Even with only two songs available to stream, Black Country, New Road have built up a sizeable reputation. This is largely through their renown as a great live act - having seven people on stage is a start, but this could easily be a cacophony of nonsense if even one is of them is out of step. The septet has grown patiently through regular appearances at Brixton’s Windmill, even playing there as recently as last week, but this occasion playing to a packed Village Underground in Shoreditch feels like a true moment of arrival.
They mark the occasion by blasting Styx’s ‘Come Sail Away’ as they take up their positions on stage, then a brief fade to silence, a calm count-in and as one they launch into their first extended free-form sonic exploration of the night. An instrumental bop with plenty of groove, the confidence oozes immediately from all of them. There is something decidedly studious about the way they each play, with only minimal back-and-forth movement like body-size metronomes even when their clamour reaches full capacity.
Shifting into ‘Athen’s, France’ second, we get to hear Isaac Woods’ distinctive voice for the first time, moving from menacing grumble to faux-religious howl as he sings about “sourdough, my daily bread”.
For those that have already played their scant singles to death, it is the airing of new material is most tantalising.
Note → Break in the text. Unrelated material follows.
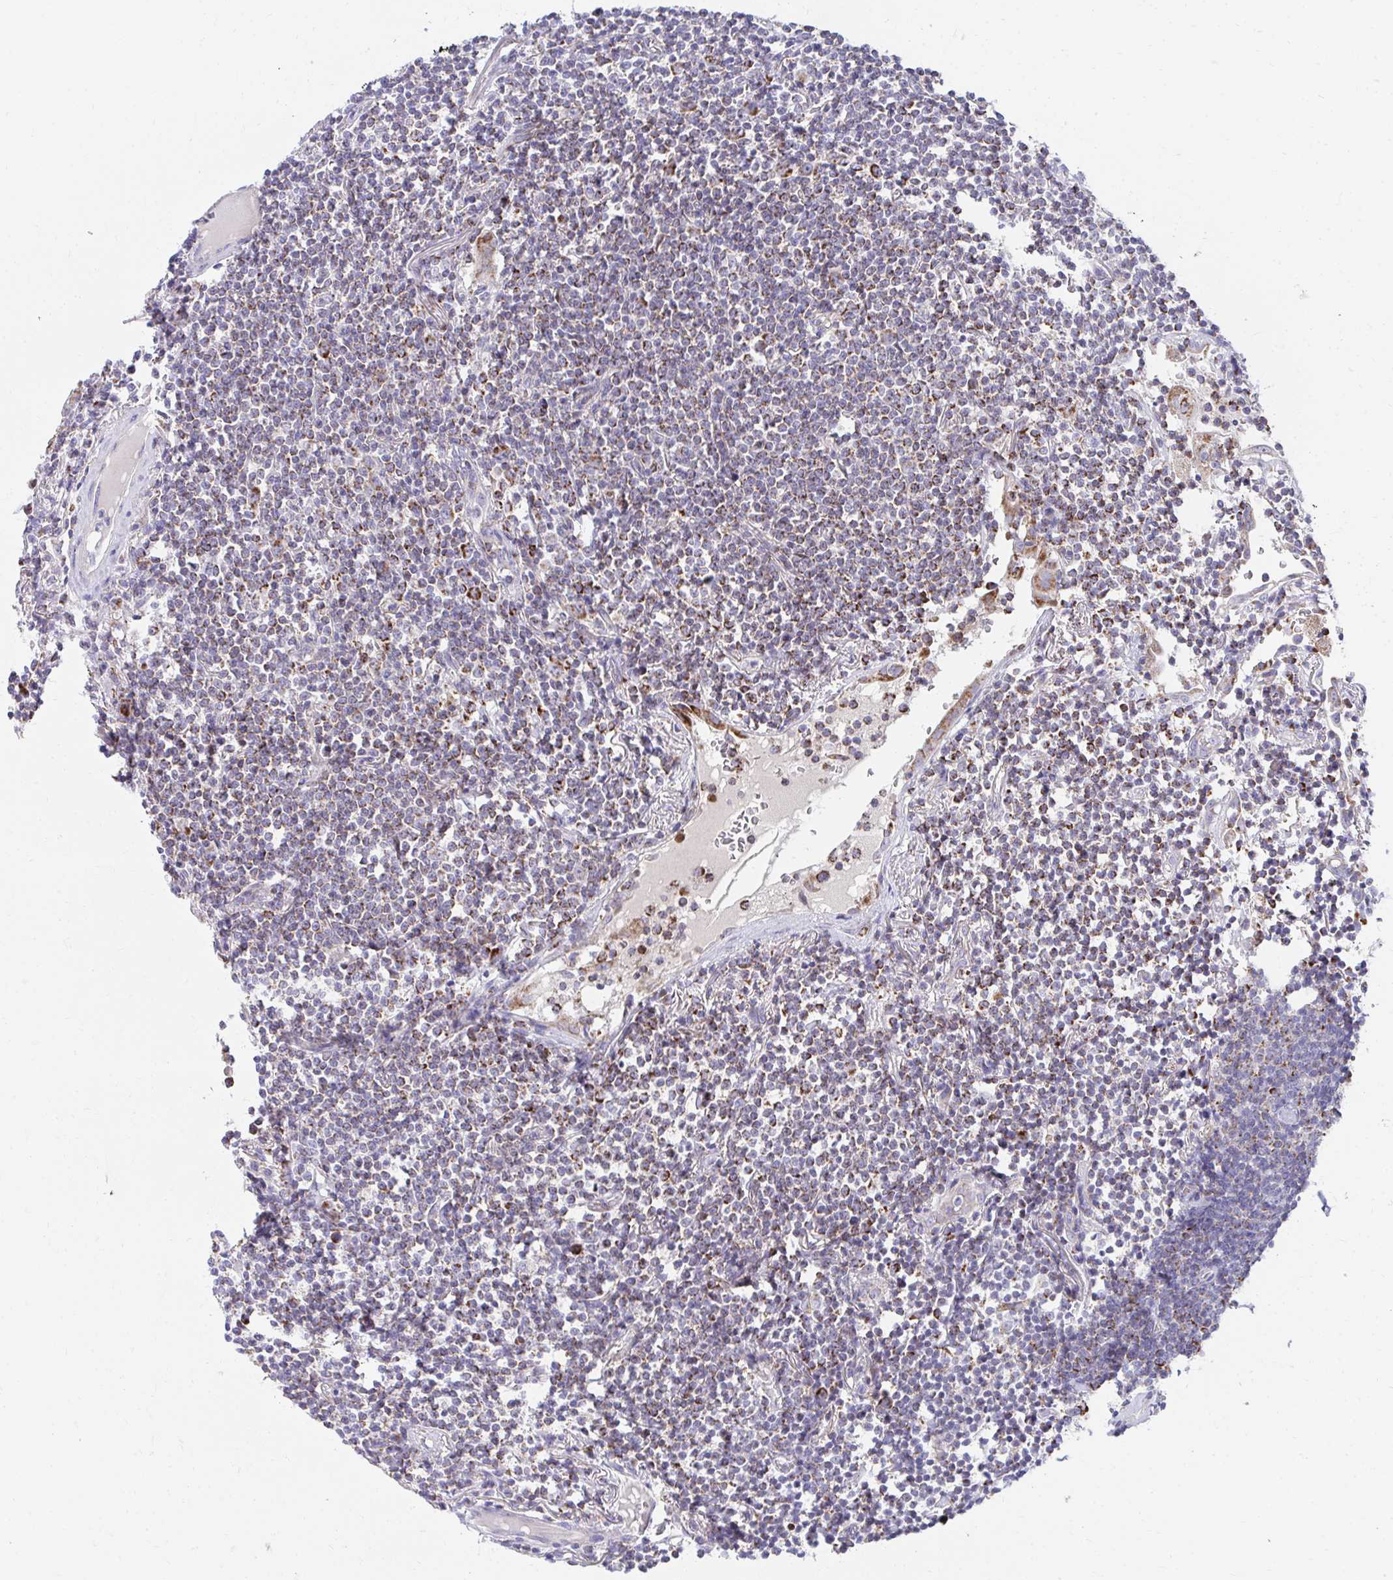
{"staining": {"intensity": "moderate", "quantity": "25%-75%", "location": "cytoplasmic/membranous"}, "tissue": "lymphoma", "cell_type": "Tumor cells", "image_type": "cancer", "snomed": [{"axis": "morphology", "description": "Malignant lymphoma, non-Hodgkin's type, Low grade"}, {"axis": "topography", "description": "Lung"}], "caption": "Immunohistochemical staining of human lymphoma reveals moderate cytoplasmic/membranous protein staining in about 25%-75% of tumor cells.", "gene": "PRRG3", "patient": {"sex": "female", "age": 71}}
While BC,NR often reach a deliciously cavorting din, Isaac’s voice rumbles out across the more serene moments, and his words always offer something to cling onto. Whether he’s singing about micro-influencers or seeing someone undress at Cirque du Soleil, it is utterly compelling, and promises plenty of fascinating material to dig into in the not-too-distant future.
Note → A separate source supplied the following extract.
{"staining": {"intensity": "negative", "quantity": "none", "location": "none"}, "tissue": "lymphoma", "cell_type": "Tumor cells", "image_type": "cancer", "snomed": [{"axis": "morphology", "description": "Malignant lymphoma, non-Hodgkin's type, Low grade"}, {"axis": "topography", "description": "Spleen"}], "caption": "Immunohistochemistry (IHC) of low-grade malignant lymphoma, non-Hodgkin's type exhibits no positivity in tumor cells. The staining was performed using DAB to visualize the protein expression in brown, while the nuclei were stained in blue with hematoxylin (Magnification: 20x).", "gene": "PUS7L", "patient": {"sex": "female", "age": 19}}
The nine-minute spectacle of anguished and skronking glory that is ‘Sunglasses’ has no problem in toppling the room, but any notion that this would be the closer is quickly brushed aside. Black Country, New Road then spend the next 20-30 minutes playing in one unbroken stretch - whether this is one song or several strung together will be revealed when they officially release an album, but for now it’s tempting to believe that they have constructed a multi-part post-rock behemoth.
Across this body of sound, Black Country, New Road show the breadth of their ability. There is plenty of their usual post-punk prowess, but also moments that see sax and violin combine in a chanson-like slice of classic romantic sweetness, other periods of ascendant atmospheric rock like Pacific northwest emo, and a stretch where Isaac expounds on a lengthy fever dream about Charli XCX finding him on a train and to express her admiration for his writing.
By the end of this mammoth effort there are hugs all round on stage, and a feeling like this was more than just another gig. This was certainly true among the audience, who feel just as drained after that finale, but leave discussing all the nuggets of imagery from Isaac’s mind and savouring the scorching force of Black Country, New Road in full pomp.